• QUESTIONS:
• 1. According to the MACLAS awards text, which region does Forgotten Peace focus on?
• 2. Carry on the MACLAS awards text, starting after its final line.

• EXTRACT TO READ:
In Forgotten Peace, Prof. Karl reconstructs some of those efforts after the end of authoritarianism in 1957. Decades prior to global human rights and justice movements, Colombians created what Karl calls “a creole peace”—a homegrown set of improvised approaches adopted to local circumstances. These efforts included national investigatory commissions, local pacts, agrarian funding projects, and sociological studies of violence. By combining archival and testimonial research, Karl thus offers a reinterpretation of Colombian history and the origins of the Violence (with a capital V) that considers also the popular and intellectual reactions to the failing peace, leading eventually to the rise of the FARC. Focusing on the Gran Tolima region, Karl traces how La Violencia managed to push into oblivion the memory of reformism and convivencia from the late 1950s to the 1960s. Of special importance is Karl’s reconstruction of the work of intellectuals and social scientists such as German Guzman Campos and Orlando Fals Borda, their contributions to developmentalist policies and foremost, their reflections on Colombia’s sociopolitical and cultural development that affected how the image of the country was projected. Tying together sociopolitical and intellectual history, the book considers an ever-changing dynamic between the país nacional and the país letrado, proposing that although the “country of letters” may often feel ignored by the “country of politics,” social scientists have had a greater influence than they have imagined on the way that Colombia views its past and its present. Forgotten Peace has important implications for the prospects of contemporary peace in Colombia, as well as for global conversations about peace, violence, and the long-term consequences of partisan politics.

As the recipient of the 2018 Whitaker Award, Dr. Karl has been invited as the keynote speaker at MACLAS 2019 at Stony Brook University in New York.

 

Christina Turner Graduate Student Travel AwarD

Text forthcoming.

 

John D. Martz Prize

Maria Cecilia Ulrickson, winner of the 2018 John D. Martz prize.

Maria Cecilia Ulrickson, winner of the 2018 John D. Martz prize.

The 2018 John D. Martz Prize (for the best paper by a graduate student presented at the 2018 MACLAS conference) was awarded to Maria Cecilia Ulrickson, for her paper, “Shoring Up Slavery after Emancipation in Santo Domingo, 1801-1809”. In the words of the Martz Prize Committee, “This is an excellent paper that combines thorough research in archives, in particular legal archives, as well as secondary sources. Ulrickson makes an important contribution to the literature by showing how former slaves, and former slave owners who were émigrés, attempted to forge new, post-emancipation identities in Hispanola. This ‘bottom up’ social history adds a significant new voice and viewpoint to the post-emancipation literature in the Caribbean.”

 

Juan Espadas Prize

Text forthcoming.

• INFORMATION:
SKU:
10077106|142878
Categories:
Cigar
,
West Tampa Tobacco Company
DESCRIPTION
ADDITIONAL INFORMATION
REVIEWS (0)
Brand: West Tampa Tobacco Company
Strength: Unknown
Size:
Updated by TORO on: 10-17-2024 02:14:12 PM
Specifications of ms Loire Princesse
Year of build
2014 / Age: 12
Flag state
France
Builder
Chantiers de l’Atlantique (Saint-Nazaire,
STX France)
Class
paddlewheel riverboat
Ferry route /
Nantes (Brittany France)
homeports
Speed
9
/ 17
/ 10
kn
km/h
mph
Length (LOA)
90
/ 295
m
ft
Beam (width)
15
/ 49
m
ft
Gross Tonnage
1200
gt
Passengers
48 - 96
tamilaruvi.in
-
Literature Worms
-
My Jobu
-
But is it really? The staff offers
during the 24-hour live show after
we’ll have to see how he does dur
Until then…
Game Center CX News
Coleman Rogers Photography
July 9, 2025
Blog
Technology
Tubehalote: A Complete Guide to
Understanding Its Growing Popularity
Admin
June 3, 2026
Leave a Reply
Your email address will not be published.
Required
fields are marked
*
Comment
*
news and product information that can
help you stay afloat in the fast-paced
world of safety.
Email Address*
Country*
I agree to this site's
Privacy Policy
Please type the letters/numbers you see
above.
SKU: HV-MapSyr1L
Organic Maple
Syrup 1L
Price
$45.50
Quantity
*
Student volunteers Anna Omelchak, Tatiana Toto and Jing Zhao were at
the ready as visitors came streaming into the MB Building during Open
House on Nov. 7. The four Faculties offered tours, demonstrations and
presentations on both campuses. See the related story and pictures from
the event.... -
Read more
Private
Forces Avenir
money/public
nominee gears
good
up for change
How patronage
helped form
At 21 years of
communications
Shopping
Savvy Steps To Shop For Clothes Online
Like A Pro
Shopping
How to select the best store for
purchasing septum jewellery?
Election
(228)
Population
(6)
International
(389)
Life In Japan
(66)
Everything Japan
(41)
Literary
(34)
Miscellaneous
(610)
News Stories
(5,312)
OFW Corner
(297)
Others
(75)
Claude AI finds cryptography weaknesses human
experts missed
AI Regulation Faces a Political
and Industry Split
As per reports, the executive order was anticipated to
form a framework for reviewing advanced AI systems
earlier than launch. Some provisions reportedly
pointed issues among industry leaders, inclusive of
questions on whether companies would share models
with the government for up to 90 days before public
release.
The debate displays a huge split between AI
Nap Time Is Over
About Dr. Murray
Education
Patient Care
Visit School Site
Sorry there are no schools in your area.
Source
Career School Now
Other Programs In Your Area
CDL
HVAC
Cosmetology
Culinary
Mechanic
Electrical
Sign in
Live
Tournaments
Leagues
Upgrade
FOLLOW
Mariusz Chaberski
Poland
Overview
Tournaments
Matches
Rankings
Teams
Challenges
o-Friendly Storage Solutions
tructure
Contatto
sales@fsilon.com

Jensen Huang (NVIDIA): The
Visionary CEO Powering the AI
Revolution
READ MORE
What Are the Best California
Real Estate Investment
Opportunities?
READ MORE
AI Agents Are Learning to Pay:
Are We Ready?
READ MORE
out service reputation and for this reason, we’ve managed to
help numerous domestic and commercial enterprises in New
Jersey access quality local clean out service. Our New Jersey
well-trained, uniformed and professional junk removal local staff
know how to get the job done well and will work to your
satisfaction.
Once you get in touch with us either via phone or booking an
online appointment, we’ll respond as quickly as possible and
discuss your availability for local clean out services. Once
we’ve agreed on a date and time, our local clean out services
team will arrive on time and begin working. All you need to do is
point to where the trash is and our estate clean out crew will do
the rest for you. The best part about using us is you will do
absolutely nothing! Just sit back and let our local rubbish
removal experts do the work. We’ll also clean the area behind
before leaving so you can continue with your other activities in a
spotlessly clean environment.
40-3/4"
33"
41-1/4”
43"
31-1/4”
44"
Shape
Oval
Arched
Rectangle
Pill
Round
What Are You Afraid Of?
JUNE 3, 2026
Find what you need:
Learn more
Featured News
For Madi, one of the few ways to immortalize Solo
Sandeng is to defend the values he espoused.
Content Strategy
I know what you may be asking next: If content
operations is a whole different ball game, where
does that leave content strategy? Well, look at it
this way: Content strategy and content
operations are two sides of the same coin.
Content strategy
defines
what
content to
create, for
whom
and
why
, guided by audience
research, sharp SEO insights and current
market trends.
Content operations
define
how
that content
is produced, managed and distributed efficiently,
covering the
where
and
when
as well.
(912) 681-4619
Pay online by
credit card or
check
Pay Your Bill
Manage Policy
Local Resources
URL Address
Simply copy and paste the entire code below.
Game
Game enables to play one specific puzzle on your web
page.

• REPLIES:
• 1. The Gran Tolima region.

• 2.
 

Władysław Maryan Froelich Research Grant

Text forthcoming.

 

Judy McInnis Distinguished Service Award

Dr. Ivani Vassoler-Froelich, Associate Professor of Politics & International Affairs at SUNY Fredonia and recipient of the 2018 Judy McInnis Distinguished Service Award.

Dr. Ivani Vassoler-Froelich, Associate Professor of Politics & International Affairs at SUNY Fredonia and recipient of the 2018 Judy McInnis Distinguished Service Award.

The MACLAS Executive Committee is delighted to announce that the 2018 McInnis Distinguished Service Award is awarded Dr. Ivani Vassoler-Froelich, a scholar who embodies the award’s intent and richly deserves this honor. Ivani has long provided enthusiastic, valuable service both to MACLAS and to the larger academic community and is an engaged teacher and scholar of Latin America.

Dr. Vassoler-Froelich is a great ambassador for MACLAS and a valued member of the organization. One of her nominators, Diane Johnson remarked, “Ivani was one of the first people I met at MACLAS in 2006, and she went out of her way to make me feel welcome. In the decade since then, I have increasingly appreciated her genuine warmth and sincerity, the quality of her scholarship, and her deep commitment to her students.”

This consummate Latin Americanist contributes much to MACLAS year in and year out, having served on the Executive Committee from 2009–2012, as president from 2010–2011, and chair of numerous committees. Faculty members, professionals, and independent scholars have received grants to support their research and creative projects on diverse facets of Latin American culture, politics, and society through the annual Władysław Maryan Froelich Research Grants, established by Ivani in honor of her late husband.

Ivani has been involved as both a contributor to and editor of the MACLAS journal. In the last couple of years, she was instrumental in reshaping the journal into MARLAS and successfully led a team that implemented the new online format and registered our publication in the Directory of Open Access Journals. She now serves as its managing editor.

At SUNY Fredonia, where she has taught in the Politics and International Affairs Department since 2003, Dr. Vassoler-Froelich also has made significant contributions. For a number of years she coordinated the interdisciplinary major in International Studies, and she received the 2016 President’s Award for Excellence in Teaching. The speech she gave at that occasion analyzed “Americans in Brazil, Brazilians in the U.S.: A Two-Century-Long Relationship.”

Dr. Vassoler-Froelich has done extensive field research in Brazil and Mexico and has presented her work at a number of conferences including the one hosted each year by MACLAS. She published Urban Brazil: Visions, Afflictions and Governance Lessons (Cambria Press 2008), and coedited The Geography, Politics and Architecture of Cities (Edwin Mellen Press 2012). Most recently, she edited a volume called Reducing Latin America’s Democratic Deficit from an Urban Perspective: Citizens, City Governments and the Limits of Change (Scholars’ Press 2017). She also contributes to the Encyclopedia of U.S.-Latin American Relations (CQ Press). In 2004 and again in 2012, she won the award for the best article published in MACLAS’s Latin American Essays.

For these reasons, the Executive Council of the Middle Atlantic Council of Latin American Studies unanimously determined Dr. Ivani Vassoler-Froelich to be a thoroughly deserving recipient of the Judy B. McInnis Distinguished Service Award.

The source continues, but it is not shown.